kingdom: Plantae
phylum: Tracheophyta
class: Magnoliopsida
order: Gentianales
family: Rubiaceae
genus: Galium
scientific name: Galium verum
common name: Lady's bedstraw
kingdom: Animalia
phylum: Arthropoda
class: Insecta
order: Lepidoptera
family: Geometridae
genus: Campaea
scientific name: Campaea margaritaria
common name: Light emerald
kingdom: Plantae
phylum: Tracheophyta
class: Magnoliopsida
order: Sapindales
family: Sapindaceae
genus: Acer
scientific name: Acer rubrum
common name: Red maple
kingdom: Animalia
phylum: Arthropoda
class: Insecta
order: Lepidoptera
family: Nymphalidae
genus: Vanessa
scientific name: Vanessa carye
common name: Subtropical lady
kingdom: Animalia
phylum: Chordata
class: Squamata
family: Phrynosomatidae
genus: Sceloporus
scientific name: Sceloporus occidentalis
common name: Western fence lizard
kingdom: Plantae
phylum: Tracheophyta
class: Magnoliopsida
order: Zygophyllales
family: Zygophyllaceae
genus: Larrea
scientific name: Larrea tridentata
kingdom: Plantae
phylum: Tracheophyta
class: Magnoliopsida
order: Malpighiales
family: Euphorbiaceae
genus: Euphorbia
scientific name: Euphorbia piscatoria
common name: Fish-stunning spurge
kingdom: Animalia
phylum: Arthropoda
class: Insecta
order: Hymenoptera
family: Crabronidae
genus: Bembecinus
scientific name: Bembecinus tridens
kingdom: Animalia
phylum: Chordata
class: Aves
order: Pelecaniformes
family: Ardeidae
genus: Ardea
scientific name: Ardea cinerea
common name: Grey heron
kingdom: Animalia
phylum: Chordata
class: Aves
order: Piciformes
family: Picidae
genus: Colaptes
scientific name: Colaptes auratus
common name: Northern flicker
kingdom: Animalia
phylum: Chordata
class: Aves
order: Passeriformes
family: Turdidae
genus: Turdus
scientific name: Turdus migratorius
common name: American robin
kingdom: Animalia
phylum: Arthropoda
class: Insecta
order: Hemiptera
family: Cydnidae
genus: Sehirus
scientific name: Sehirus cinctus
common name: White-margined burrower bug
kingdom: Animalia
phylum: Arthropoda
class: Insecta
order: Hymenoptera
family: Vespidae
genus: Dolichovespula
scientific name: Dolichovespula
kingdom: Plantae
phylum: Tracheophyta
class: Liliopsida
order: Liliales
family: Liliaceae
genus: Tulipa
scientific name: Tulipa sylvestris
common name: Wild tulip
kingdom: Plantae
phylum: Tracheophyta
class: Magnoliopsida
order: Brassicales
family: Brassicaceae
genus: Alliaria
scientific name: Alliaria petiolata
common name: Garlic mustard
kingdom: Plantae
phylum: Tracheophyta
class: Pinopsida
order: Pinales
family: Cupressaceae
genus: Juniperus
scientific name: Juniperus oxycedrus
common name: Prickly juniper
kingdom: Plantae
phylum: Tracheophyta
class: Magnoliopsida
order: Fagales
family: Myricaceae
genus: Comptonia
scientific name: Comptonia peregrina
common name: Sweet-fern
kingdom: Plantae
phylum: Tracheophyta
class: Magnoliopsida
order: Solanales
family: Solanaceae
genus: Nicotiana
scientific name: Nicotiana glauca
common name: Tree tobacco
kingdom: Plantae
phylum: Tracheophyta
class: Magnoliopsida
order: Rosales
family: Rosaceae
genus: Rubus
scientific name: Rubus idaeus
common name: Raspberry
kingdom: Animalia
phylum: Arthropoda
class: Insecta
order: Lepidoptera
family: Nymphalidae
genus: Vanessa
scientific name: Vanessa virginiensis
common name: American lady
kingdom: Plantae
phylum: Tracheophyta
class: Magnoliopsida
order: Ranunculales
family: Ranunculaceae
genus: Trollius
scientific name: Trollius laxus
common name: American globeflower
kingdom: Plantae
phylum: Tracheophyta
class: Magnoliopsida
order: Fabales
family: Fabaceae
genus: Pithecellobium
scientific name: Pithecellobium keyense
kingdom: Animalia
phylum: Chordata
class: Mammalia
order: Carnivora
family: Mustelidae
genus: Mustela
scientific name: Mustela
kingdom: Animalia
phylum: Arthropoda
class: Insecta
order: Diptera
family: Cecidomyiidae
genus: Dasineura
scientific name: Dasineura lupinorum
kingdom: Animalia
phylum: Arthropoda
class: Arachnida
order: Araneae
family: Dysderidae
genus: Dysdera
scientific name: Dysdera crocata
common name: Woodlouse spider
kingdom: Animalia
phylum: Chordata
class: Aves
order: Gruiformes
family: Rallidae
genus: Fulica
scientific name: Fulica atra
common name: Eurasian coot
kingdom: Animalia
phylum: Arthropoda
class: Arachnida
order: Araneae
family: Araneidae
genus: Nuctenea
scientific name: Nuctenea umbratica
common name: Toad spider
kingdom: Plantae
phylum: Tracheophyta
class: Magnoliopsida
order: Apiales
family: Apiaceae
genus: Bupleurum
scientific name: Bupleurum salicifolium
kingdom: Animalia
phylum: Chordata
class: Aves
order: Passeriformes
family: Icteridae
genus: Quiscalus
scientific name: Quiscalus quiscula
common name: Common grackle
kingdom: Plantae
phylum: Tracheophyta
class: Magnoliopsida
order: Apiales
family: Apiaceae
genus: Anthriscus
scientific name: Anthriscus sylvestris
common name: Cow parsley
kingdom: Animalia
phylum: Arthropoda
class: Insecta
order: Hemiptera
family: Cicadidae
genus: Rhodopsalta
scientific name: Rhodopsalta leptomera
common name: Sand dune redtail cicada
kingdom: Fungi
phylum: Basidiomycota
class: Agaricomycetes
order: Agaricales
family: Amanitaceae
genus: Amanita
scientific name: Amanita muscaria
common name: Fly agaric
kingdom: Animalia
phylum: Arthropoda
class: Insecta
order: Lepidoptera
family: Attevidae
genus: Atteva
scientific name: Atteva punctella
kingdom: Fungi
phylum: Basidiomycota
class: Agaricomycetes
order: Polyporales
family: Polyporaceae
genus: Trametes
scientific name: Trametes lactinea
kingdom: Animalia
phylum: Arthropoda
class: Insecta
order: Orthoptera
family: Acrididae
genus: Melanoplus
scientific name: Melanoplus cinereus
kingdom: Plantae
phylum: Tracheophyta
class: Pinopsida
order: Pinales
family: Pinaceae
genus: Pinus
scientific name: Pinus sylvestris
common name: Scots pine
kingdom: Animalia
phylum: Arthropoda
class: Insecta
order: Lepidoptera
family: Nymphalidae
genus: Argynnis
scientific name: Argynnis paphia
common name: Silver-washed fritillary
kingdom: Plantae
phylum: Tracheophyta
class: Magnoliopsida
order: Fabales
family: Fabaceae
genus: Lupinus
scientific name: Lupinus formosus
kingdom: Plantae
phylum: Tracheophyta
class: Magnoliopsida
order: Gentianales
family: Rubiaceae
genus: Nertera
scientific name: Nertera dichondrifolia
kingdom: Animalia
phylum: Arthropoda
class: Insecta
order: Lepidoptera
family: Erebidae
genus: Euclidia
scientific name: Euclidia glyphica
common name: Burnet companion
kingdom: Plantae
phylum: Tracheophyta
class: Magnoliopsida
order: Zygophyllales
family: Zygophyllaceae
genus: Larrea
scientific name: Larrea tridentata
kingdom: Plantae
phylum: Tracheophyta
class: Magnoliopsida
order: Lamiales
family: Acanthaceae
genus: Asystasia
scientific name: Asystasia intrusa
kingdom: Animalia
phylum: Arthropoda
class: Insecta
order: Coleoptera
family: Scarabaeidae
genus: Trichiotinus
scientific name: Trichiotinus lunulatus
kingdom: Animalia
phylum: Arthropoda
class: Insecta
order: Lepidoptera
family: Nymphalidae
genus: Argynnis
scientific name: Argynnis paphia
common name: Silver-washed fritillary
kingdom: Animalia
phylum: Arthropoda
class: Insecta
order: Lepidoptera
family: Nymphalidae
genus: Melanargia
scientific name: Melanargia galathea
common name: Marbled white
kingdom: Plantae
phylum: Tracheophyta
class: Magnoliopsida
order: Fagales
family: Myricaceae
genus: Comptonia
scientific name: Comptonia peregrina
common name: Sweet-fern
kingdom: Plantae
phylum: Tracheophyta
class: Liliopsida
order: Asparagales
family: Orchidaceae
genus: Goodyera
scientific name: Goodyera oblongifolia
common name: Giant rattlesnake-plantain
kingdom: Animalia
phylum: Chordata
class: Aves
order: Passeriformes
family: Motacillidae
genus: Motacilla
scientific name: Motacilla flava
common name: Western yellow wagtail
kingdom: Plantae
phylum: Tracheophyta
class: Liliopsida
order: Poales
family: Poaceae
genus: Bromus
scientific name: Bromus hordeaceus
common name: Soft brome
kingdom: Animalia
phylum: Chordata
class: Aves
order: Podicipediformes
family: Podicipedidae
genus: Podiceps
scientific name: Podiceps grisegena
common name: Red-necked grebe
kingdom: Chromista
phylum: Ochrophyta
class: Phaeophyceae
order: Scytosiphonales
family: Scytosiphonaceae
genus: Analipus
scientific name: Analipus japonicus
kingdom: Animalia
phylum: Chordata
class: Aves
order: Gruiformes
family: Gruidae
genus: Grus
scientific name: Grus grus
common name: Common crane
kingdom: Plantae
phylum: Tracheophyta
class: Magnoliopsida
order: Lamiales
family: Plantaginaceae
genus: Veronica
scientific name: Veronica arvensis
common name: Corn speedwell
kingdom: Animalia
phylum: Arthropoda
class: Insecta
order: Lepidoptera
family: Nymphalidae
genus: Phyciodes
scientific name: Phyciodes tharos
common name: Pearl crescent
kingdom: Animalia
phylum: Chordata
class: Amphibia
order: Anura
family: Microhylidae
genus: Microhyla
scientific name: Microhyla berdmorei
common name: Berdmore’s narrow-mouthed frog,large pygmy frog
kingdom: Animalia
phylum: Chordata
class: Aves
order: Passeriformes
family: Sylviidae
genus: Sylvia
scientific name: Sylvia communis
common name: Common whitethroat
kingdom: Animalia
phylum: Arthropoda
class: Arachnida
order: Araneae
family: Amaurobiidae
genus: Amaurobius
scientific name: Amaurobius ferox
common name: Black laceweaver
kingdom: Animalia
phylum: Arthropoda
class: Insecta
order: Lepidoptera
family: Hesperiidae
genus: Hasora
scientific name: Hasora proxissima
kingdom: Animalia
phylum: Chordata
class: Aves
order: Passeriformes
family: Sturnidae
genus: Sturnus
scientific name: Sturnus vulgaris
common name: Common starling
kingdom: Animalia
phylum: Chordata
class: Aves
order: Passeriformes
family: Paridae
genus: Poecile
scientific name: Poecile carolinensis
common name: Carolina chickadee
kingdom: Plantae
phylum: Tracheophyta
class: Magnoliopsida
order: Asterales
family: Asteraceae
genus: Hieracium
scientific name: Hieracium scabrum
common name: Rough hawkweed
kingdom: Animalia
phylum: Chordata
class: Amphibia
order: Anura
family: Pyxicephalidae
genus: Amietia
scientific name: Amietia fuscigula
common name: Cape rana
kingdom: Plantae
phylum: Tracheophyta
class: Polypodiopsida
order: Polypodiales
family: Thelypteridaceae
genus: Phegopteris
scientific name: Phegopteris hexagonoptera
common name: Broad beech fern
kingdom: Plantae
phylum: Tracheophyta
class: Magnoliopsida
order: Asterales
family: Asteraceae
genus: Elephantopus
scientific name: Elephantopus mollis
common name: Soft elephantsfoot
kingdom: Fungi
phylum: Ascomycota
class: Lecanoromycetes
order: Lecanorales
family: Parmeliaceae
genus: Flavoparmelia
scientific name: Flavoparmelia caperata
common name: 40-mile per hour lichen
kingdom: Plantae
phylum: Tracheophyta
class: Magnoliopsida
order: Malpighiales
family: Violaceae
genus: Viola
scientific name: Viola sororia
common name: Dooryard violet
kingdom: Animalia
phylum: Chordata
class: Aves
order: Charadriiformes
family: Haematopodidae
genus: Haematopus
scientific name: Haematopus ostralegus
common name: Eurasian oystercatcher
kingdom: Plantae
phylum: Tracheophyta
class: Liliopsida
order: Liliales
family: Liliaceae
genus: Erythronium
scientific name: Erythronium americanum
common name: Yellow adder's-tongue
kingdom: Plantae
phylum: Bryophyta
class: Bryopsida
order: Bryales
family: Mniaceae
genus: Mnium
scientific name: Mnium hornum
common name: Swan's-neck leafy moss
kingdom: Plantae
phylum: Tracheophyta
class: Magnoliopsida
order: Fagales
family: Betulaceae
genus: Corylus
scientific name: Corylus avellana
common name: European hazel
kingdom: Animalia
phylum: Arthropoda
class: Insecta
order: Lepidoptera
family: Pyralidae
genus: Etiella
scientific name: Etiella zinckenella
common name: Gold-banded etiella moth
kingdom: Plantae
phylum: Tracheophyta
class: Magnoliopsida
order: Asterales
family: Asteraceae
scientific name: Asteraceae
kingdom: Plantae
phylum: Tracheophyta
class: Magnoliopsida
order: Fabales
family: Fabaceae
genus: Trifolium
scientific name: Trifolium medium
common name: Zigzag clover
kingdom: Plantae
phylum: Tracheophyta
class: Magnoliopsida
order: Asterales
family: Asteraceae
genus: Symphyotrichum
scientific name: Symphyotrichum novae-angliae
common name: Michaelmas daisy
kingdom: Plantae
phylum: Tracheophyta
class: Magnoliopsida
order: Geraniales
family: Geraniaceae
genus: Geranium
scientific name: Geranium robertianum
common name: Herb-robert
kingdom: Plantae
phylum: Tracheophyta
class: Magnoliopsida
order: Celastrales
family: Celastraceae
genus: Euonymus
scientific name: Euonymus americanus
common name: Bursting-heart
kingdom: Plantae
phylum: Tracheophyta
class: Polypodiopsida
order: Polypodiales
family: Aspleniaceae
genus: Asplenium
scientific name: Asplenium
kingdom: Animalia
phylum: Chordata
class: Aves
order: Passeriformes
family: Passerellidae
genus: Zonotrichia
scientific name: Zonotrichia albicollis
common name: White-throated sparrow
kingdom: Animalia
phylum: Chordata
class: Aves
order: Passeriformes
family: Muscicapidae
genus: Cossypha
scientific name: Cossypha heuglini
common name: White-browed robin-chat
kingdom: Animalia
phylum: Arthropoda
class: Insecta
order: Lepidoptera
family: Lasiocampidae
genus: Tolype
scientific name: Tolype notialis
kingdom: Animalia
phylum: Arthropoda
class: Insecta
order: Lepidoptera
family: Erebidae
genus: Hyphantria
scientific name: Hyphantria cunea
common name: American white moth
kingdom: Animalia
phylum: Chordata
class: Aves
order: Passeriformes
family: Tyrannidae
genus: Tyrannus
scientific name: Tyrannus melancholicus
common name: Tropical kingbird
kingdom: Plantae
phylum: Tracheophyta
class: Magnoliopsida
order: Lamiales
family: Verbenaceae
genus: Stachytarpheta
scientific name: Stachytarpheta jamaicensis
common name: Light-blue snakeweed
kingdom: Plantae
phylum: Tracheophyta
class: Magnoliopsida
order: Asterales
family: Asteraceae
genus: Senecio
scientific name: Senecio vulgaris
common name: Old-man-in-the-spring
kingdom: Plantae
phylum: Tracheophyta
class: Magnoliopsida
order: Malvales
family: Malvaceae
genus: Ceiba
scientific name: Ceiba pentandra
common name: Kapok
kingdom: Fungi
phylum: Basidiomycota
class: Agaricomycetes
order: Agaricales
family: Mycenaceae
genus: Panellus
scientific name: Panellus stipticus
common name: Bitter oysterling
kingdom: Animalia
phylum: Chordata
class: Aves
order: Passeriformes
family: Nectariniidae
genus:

________

§ What is needed: Convert the material, from its first line through the line containing "scientific name: Campaea margaritaria", into a two-column CSV with the header rank,value and one row for each entry. Put each field in double quotes and turn any line breaks into spaces.

§ Right answer:
rank,value
"kingdom:","Plantae"
"phylum:","Tracheophyta"
"class:","Magnoliopsida"
"order:","Gentianales"
"family:","Rubiaceae"
"genus:","Galium"
"scientific name:","Galium verum"
"common name:","Lady's bedstraw"
"kingdom:","Animalia"
"phylum:","Arthropoda"
"class:","Insecta"
"order:","Lepidoptera"
"family:","Geometridae"
"genus:","Campaea"
"scientific name:","Campaea margaritaria"